PROBLEM DETAILS: Restate each of the lines given below, word for word.

——————

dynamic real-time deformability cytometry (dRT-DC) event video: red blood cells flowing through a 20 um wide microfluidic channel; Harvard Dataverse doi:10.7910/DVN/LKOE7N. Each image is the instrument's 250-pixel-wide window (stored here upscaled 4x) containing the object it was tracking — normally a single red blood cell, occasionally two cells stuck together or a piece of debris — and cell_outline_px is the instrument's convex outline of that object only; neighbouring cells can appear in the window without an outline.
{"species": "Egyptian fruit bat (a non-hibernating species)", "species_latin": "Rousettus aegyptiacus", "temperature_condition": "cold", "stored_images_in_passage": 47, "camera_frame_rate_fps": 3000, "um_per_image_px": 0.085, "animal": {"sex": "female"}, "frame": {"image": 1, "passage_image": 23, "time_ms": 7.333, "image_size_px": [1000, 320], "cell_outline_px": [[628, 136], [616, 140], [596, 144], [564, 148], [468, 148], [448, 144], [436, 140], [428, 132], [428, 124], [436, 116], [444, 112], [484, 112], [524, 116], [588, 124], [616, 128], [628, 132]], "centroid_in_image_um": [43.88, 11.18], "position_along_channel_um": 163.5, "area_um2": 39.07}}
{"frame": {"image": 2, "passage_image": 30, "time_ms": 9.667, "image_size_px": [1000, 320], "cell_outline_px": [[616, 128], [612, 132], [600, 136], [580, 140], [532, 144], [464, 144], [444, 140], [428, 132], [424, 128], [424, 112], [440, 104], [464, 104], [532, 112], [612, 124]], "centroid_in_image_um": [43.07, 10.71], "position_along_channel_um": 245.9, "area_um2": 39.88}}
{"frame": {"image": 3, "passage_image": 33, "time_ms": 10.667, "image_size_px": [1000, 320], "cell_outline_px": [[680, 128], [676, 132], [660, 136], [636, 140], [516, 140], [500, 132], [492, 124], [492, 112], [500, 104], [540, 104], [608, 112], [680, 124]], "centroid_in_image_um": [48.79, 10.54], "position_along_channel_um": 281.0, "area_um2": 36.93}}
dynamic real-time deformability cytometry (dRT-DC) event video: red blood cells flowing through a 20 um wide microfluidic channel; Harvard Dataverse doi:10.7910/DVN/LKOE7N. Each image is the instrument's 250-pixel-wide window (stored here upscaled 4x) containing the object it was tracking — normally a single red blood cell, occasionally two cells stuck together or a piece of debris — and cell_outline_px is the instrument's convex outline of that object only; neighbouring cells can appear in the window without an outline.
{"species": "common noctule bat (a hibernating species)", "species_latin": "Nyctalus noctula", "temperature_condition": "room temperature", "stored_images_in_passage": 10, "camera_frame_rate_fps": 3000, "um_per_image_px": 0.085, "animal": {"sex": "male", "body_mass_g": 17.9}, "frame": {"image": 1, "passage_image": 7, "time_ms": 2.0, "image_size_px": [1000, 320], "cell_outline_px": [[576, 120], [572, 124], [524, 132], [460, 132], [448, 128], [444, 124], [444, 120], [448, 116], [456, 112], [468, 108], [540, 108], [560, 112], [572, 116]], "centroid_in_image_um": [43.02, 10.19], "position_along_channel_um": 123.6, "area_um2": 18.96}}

——————

CORRECT RESULT:
dynamic real-time deformability cytometry (dRT-DC) event video: red blood cells flowing through a 20 um wide microfluidic channel; Harvard Dataverse doi:10.7910/DVN/LKOE7N. Each image is the instrument's 250-pixel-wide window (stored here upscaled 4x) containing the object it was tracking — normally a single red blood cell, occasionally two cells stuck together or a piece of debris — and cell_outline_px is the instrument's convex outline of that object only; neighbouring cells can appear in the window without an outline.
{"species": "Egyptian fruit bat (a non-hibernating species)", "species_latin": "Rousettus aegyptiacus", "temperature_condition": "cold", "stored_images_in_passage": 47, "camera_frame_rate_fps": 3000, "um_per_image_px": 0.085, "animal": {"sex": "female"}, "frame": {"image": 1, "passage_image": 23, "time_ms": 7.333, "image_size_px": [1000, 320], "cell_outline_px": [[628, 136], [616, 140], [596, 144], [564, 148], [468, 148], [448, 144], [436, 140], [428, 132], [428, 124], [436, 116], [444, 112], [484, 112], [524, 116], [588, 124], [616, 128], [628, 132]], "centroid_in_image_um": [43.88, 11.18], "position_along_channel_um": 163.5, "area_um2": 39.07}}
{"frame": {"image": 2, "passage_image": 30, "time_ms": 9.667, "image_size_px": [1000, 320], "cell_outline_px": [[616, 128], [612, 132], [600, 136], [580, 140], [532, 144], [464, 144], [444, 140], [428, 132], [424, 128], [424, 112], [440, 104], [464, 104], [532, 112], [612, 124]], "centroid_in_image_um": [43.07, 10.71], "position_along_channel_um": 245.9, "area_um2": 39.88}}
{"frame": {"image": 3, "passage_image": 33, "time_ms": 10.667, "image_size_px": [1000, 320], "cell_outline_px": [[680, 128], [676, 132], [660, 136], [636, 140], [516, 140], [500, 132], [492, 124], [492, 112], [500, 104], [540, 104], [608, 112], [680, 124]], "centroid_in_image_um": [48.79, 10.54], "position_along_channel_um": 281.0, "area_um2": 36.93}}
dynamic real-time deformability cytometry (dRT-DC) event video: red blood cells flowing through a 20 um wide microfluidic channel; Harvard Dataverse doi:10.7910/DVN/LKOE7N. Each image is the instrument's 250-pixel-wide window (stored here upscaled 4x) containing the object it was tracking — normally a single red blood cell, occasionally two cells stuck together or a piece of debris — and cell_outline_px is the instrument's convex outline of that object only; neighbouring cells can appear in the window without an outline.
{"species": "common noctule bat (a hibernating species)", "species_latin": "Nyctalus noctula", "temperature_condition": "room temperature", "stored_images_in_passage": 10, "camera_frame_rate_fps": 3000, "um_per_image_px": 0.085, "animal": {"sex": "male", "body_mass_g": 17.9}, "frame": {"image": 1, "passage_image": 7, "time_ms": 2.0, "image_size_px": [1000, 320], "cell_outline_px": [[576, 120], [572, 124], [524, 132], [460, 132], [448, 128], [444, 124], [444, 120], [448, 116], [456, 112], [468, 108], [540, 108], [560, 112], [572, 116]], "centroid_in_image_um": [43.02, 10.19], "position_along_channel_um": 123.6, "area_um2": 18.96}}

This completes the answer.